Collected data:
--

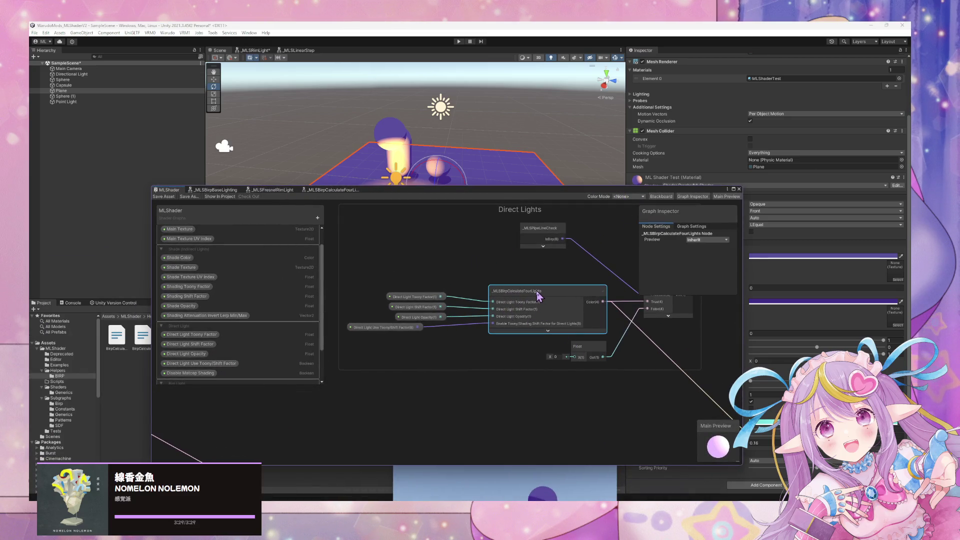
{"action": "scroll", "coordinate": [463, 281], "scroll_direction": "down", "scroll_amount": 6}
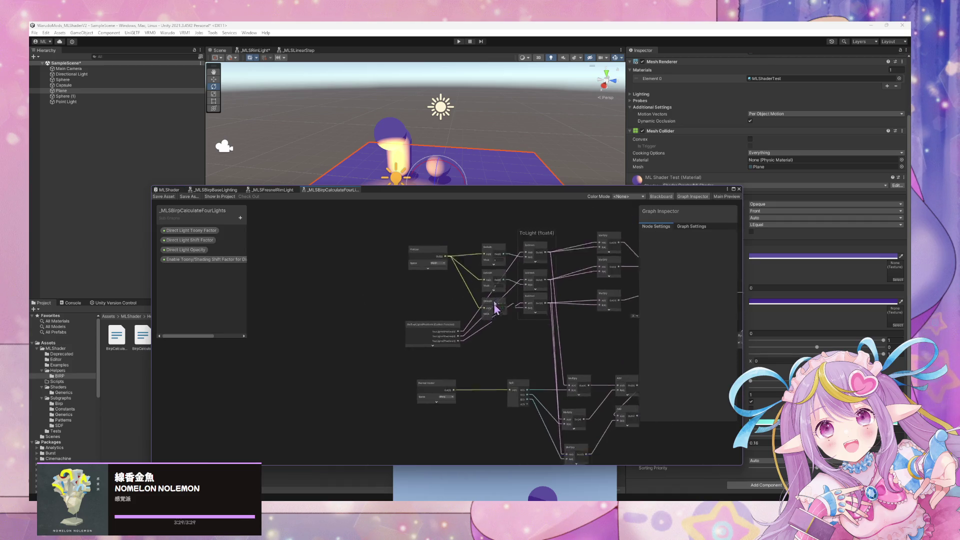
{"action": "mouse_move", "coordinate": [525, 283]}
{"action": "left_mouse_down"}
{"action": "mouse_move", "coordinate": [501, 294]}
{"action": "mouse_move", "coordinate": [403, 251]}
{"action": "mouse_move", "coordinate": [461, 279]}
{"action": "mouse_move", "coordinate": [483, 330]}
{"action": "mouse_move", "coordinate": [426, 367]}
{"action": "left_mouse_up"}
{"action": "scroll", "coordinate": [463, 302], "scroll_direction": "up", "scroll_amount": 3}
{"action": "scroll", "coordinate": [429, 332], "scroll_direction": "down", "scroll_amount": 3}
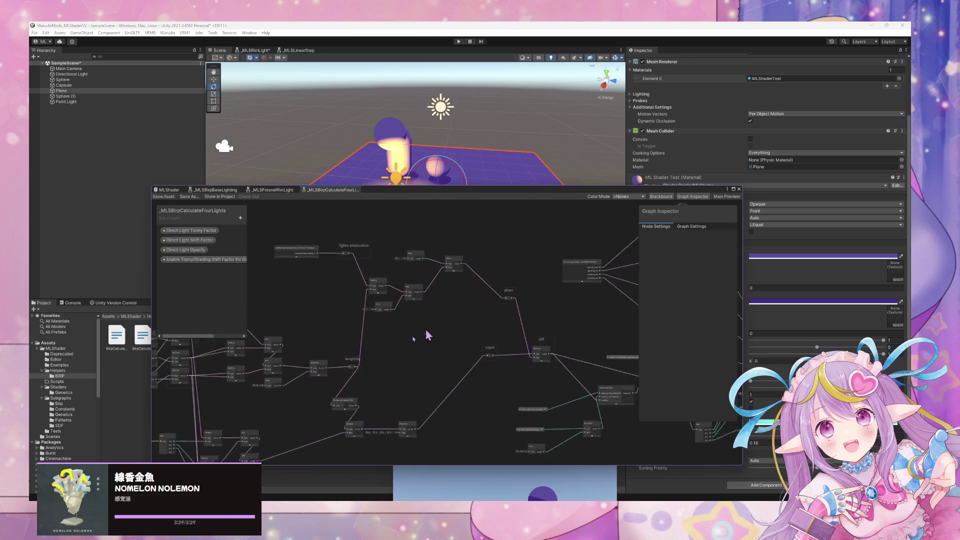
{"action": "scroll", "coordinate": [468, 311], "scroll_direction": "up", "scroll_amount": 2}
{"action": "scroll", "coordinate": [468, 311], "scroll_direction": "up", "scroll_amount": 3}
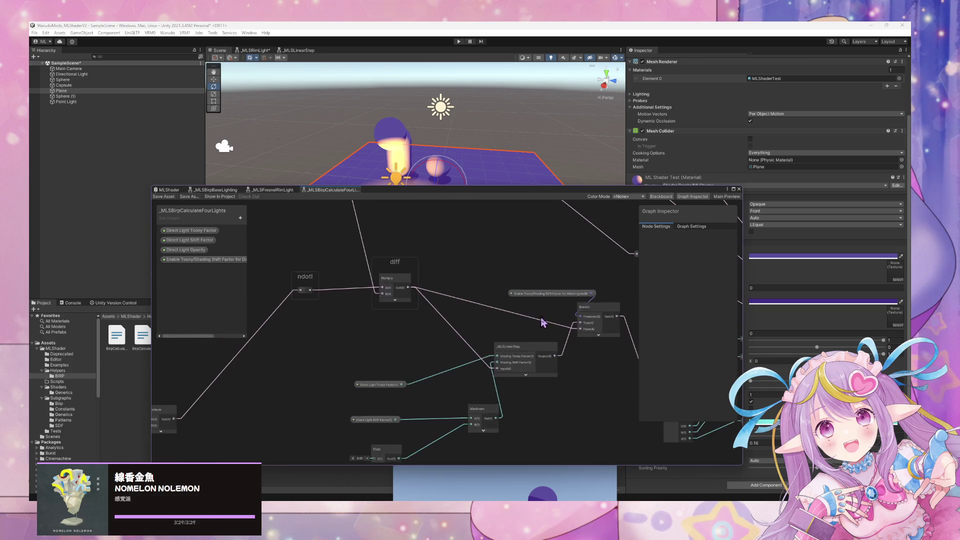
{"action": "scroll", "coordinate": [545, 381], "scroll_direction": "up", "scroll_amount": 3}
{"action": "left_click_drag", "start_coordinate": [450, 368], "coordinate": [530, 314]}
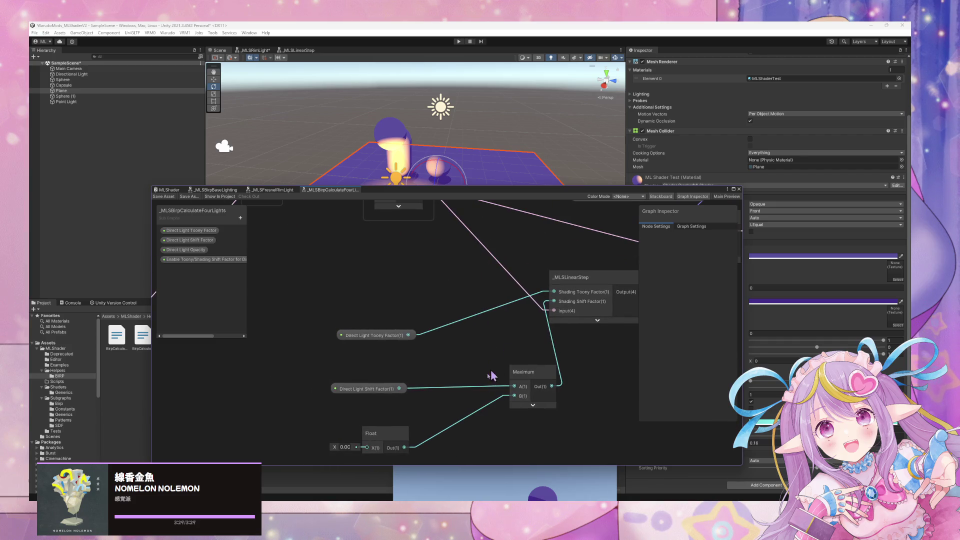
{"action": "left_click_drag", "start_coordinate": [465, 379], "coordinate": [498, 332]}
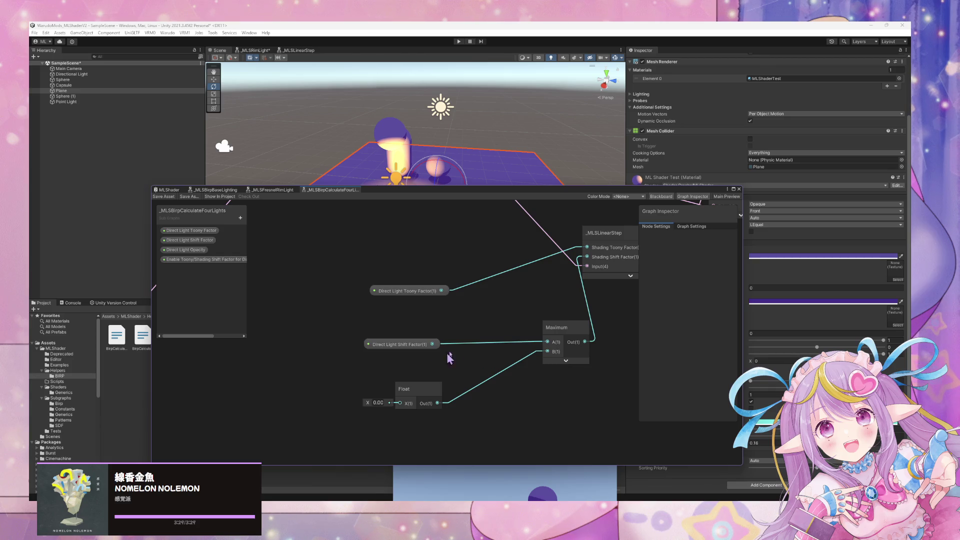
Step: Wire Direct Light Shift Factor toward _MLSLinearStep's Shading Shift Factor and move the Maximum node aside
{"action": "left_click_drag", "start_coordinate": [433, 344], "coordinate": [587, 257]}
{"action": "left_click_drag", "start_coordinate": [555, 327], "coordinate": [530, 345]}
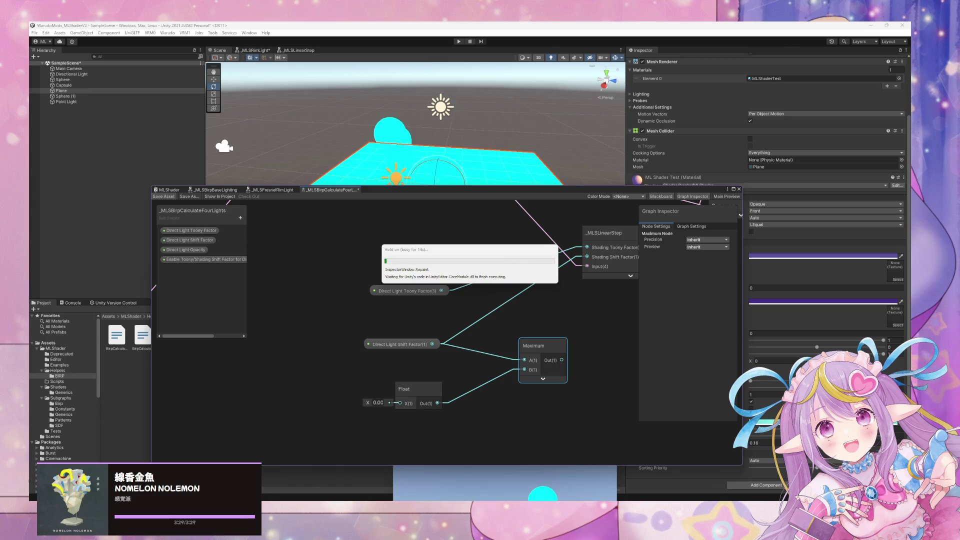
{"action": "mouse_move", "coordinate": [583, 197]}
{"action": "left_mouse_down"}
{"action": "mouse_move", "coordinate": [550, 250]}
{"action": "mouse_move", "coordinate": [475, 266]}
{"action": "mouse_move", "coordinate": [500, 268]}
{"action": "left_mouse_up"}
{"action": "scroll", "coordinate": [449, 303], "scroll_direction": "down", "scroll_amount": 5}
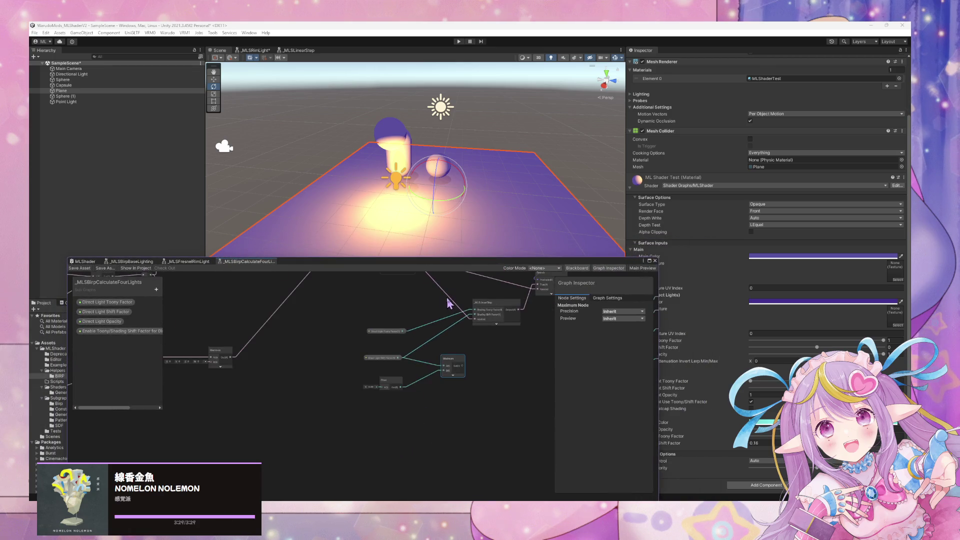
{"action": "mouse_move", "coordinate": [448, 304]}
{"action": "left_mouse_down"}
{"action": "mouse_move", "coordinate": [500, 415]}
{"action": "mouse_move", "coordinate": [454, 369]}
{"action": "mouse_move", "coordinate": [413, 356]}
{"action": "left_mouse_up"}
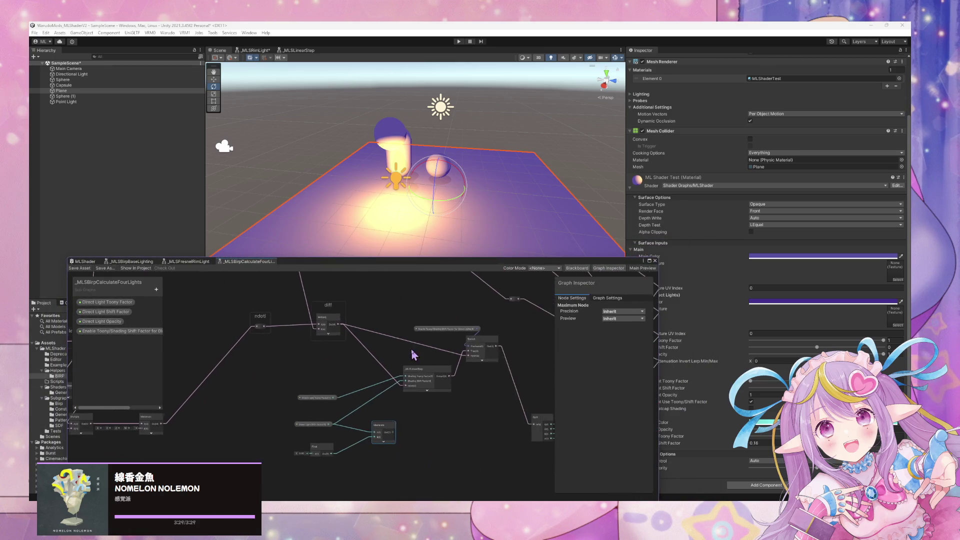
Step: Raise Direct Light Toony Factor and tune Shift Factor until a hard-edged white spot appears
{"action": "left_click", "coordinate": [445, 208]}
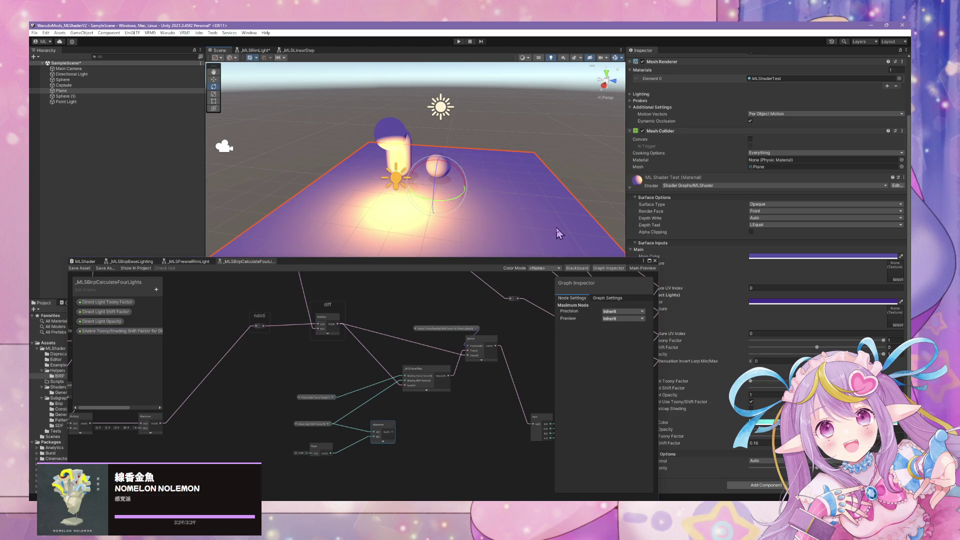
{"action": "left_click_drag", "start_coordinate": [588, 265], "coordinate": [445, 252]}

--

WHAT IS NEEDED » Copy all lines above containing the string "scroll".

WORKED SOLUTION »
{"action": "scroll", "coordinate": [463, 281], "scroll_direction": "down", "scroll_amount": 6}
{"action": "scroll", "coordinate": [463, 302], "scroll_direction": "up", "scroll_amount": 3}
{"action": "scroll", "coordinate": [429, 332], "scroll_direction": "down", "scroll_amount": 3}
{"action": "scroll", "coordinate": [468, 311], "scroll_direction": "up", "scroll_amount": 2}
{"action": "scroll", "coordinate": [468, 311], "scroll_direction": "up", "scroll_amount": 3}
{"action": "scroll", "coordinate": [545, 381], "scroll_direction": "up", "scroll_amount": 3}
{"action": "scroll", "coordinate": [449, 303], "scroll_direction": "down", "scroll_amount": 5}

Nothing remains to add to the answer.